THERE was a time when people from villages near Postmasburg in the Northern Cape had to travel, sometimes on foot, about 30 kilometres to get to a clinic.
And when they got there, they had to wait in long queues to see a doctor or nurse.
When patients needed to be transferred to hospital it was a journey of about 200 kilometres.
But those days are gone.
The arrival of Anglo American’s Kolomela Mine in Postmasburg brought not only opportunities for the local people, but also healthcare support.
In line with the mine’s social development strategy, it conducted a health survey, which was followed by a collaboration with the department of health to provide the villages with mobile clinics.
Then Kolomela mine and the department of health provided the villages with mobile clinics, which meant people could get medical attention fast.
Keaobaka Matilo of Kolomela Mine told Daily Sun the project brought relief to patients and also created jobs as they employed people who drove the mobile clinics as well as nurses to help patients.
As indicated by the survey, the next step was to upgrade the clinic in Postmasburg, which continues to provide primary health services.
Keaobaka said the clinic is classified as an ideal facility by the department of health.
“The clinic, which has been split from the hospital, has six consulting rooms, a pharmacy, a reception area and a medication storage area,” he said.
“We are now focusing on upgrading the hospital itself. We prioritised the paediatric ward, the theatre and the casualty section.
“The casualty section did not have enough beds for patients but that has also been sorted out,” he said.
Keaobaka said they constructed living units for doctors as well.
“The units are occupied by four doctors where they only had two or even one doctors before.”
Keaobaka said they do an impact assessment every three years and realised there are many social problems in the community.
“We came up with several interventions, including establishing trauma and drug abuse centres. We partnered with two NGOs to address social problems at those centres.

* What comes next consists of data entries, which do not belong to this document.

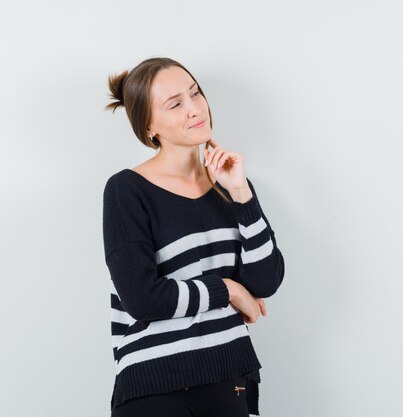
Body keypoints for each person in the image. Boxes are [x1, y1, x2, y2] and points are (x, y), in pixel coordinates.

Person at [102, 57, 285, 417]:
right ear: (149, 126)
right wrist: (228, 290)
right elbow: (142, 298)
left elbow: (265, 280)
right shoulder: (127, 189)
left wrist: (242, 196)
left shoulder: (232, 185)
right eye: (175, 103)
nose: (195, 109)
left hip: (228, 373)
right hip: (155, 384)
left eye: (195, 93)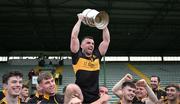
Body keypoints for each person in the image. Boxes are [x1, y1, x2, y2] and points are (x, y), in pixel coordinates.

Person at [70, 12, 110, 103]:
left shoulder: (97, 56)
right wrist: (80, 19)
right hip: (80, 96)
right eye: (88, 43)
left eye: (92, 43)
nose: (91, 45)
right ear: (81, 46)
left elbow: (106, 40)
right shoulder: (77, 56)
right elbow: (74, 37)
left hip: (95, 97)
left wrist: (103, 24)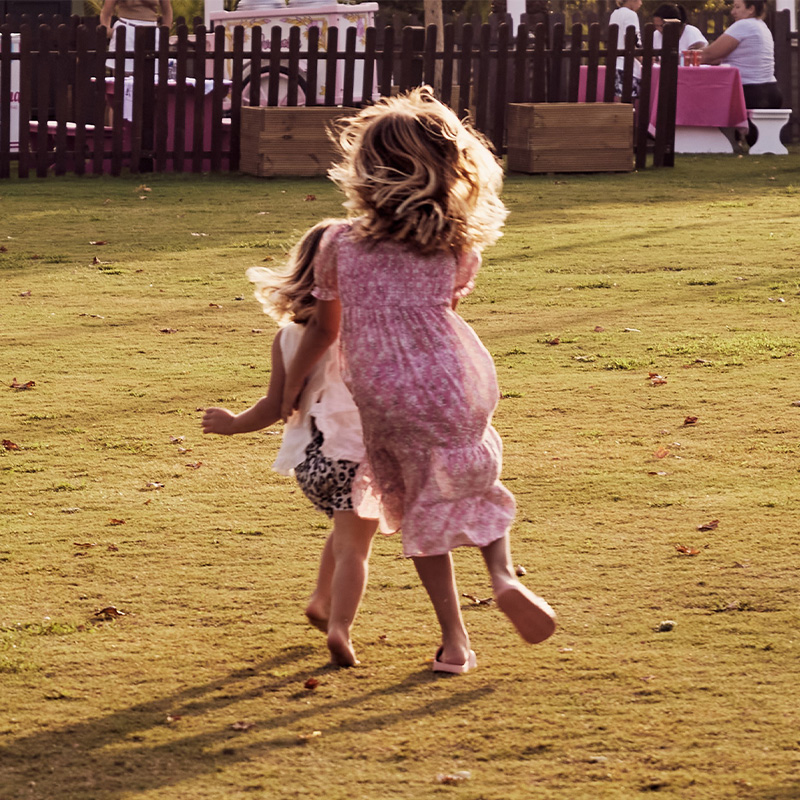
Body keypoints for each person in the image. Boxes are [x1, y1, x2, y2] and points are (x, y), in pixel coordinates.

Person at [281, 88, 556, 675]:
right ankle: (502, 575)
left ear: (368, 169)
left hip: (384, 393)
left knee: (419, 506)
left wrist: (287, 389)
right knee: (476, 475)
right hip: (455, 380)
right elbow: (443, 308)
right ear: (451, 168)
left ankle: (455, 640)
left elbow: (324, 330)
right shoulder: (455, 247)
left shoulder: (337, 244)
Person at [201, 220, 379, 668]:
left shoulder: (287, 336)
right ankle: (339, 626)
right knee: (356, 547)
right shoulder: (364, 330)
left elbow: (273, 405)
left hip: (310, 464)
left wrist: (233, 424)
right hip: (354, 454)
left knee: (344, 532)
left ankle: (321, 599)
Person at [699, 0, 782, 146]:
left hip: (749, 93)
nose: (732, 12)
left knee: (701, 93)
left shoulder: (744, 25)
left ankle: (707, 138)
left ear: (751, 9)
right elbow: (718, 57)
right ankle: (739, 139)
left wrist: (679, 56)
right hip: (771, 91)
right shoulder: (761, 26)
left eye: (737, 7)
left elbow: (709, 55)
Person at [100, 0, 173, 74]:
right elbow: (107, 10)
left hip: (152, 31)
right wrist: (107, 29)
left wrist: (165, 32)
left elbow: (167, 11)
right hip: (126, 29)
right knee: (123, 76)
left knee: (152, 74)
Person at [608, 0, 643, 97]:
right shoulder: (631, 15)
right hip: (629, 66)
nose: (641, 3)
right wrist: (642, 59)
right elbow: (630, 41)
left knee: (620, 105)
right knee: (629, 106)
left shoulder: (614, 14)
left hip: (616, 64)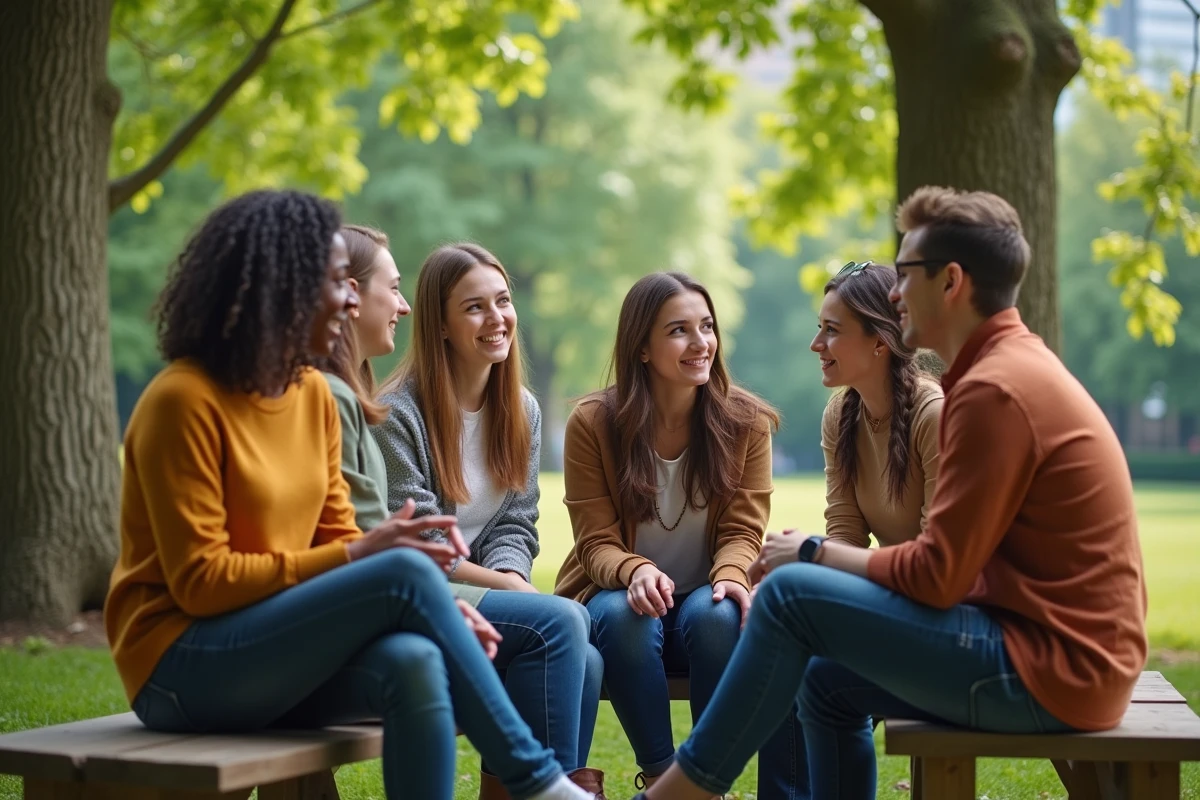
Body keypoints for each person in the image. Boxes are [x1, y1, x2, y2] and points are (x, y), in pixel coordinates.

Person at [632, 186, 1148, 800]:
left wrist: (813, 555)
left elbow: (939, 576)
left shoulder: (993, 391)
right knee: (824, 680)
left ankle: (676, 793)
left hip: (1054, 669)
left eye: (905, 274)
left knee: (793, 593)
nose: (896, 292)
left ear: (951, 281)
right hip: (1044, 650)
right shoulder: (998, 371)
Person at [105, 190, 594, 800]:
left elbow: (340, 540)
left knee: (414, 662)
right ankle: (540, 782)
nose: (350, 298)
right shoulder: (183, 401)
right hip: (180, 664)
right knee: (399, 571)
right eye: (338, 282)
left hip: (276, 650)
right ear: (283, 287)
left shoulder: (311, 395)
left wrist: (439, 611)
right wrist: (366, 565)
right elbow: (203, 584)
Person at [554, 271, 801, 798]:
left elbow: (743, 529)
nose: (700, 343)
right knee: (626, 614)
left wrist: (733, 575)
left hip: (698, 608)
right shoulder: (593, 423)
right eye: (679, 331)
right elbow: (595, 541)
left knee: (717, 615)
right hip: (614, 606)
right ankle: (668, 778)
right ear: (641, 347)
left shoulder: (746, 422)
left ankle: (706, 779)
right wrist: (635, 570)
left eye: (707, 326)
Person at [372, 242, 605, 799]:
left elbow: (514, 525)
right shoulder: (396, 413)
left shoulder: (520, 409)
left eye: (502, 301)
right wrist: (507, 587)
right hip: (423, 596)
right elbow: (422, 538)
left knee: (590, 662)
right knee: (565, 623)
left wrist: (514, 580)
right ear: (441, 325)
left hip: (481, 590)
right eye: (474, 307)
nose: (496, 318)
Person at [811, 262, 942, 548]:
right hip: (888, 581)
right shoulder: (839, 415)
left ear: (880, 343)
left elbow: (935, 558)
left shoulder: (933, 416)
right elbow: (845, 533)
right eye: (819, 327)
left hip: (941, 588)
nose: (816, 344)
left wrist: (810, 556)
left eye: (831, 330)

“It was critical for us to make sure we didn’t send victims from one centre to another. That is why we call this a medical complex, so they get all the service in the one place.”
For them it wasn’t about the money.
“We are all about touching and changing lives,” he said.
They’ve invested over R40 million in the project in Postmasburg.
“We have created hundreds of jobs. That makes me sleep well at night,” he said.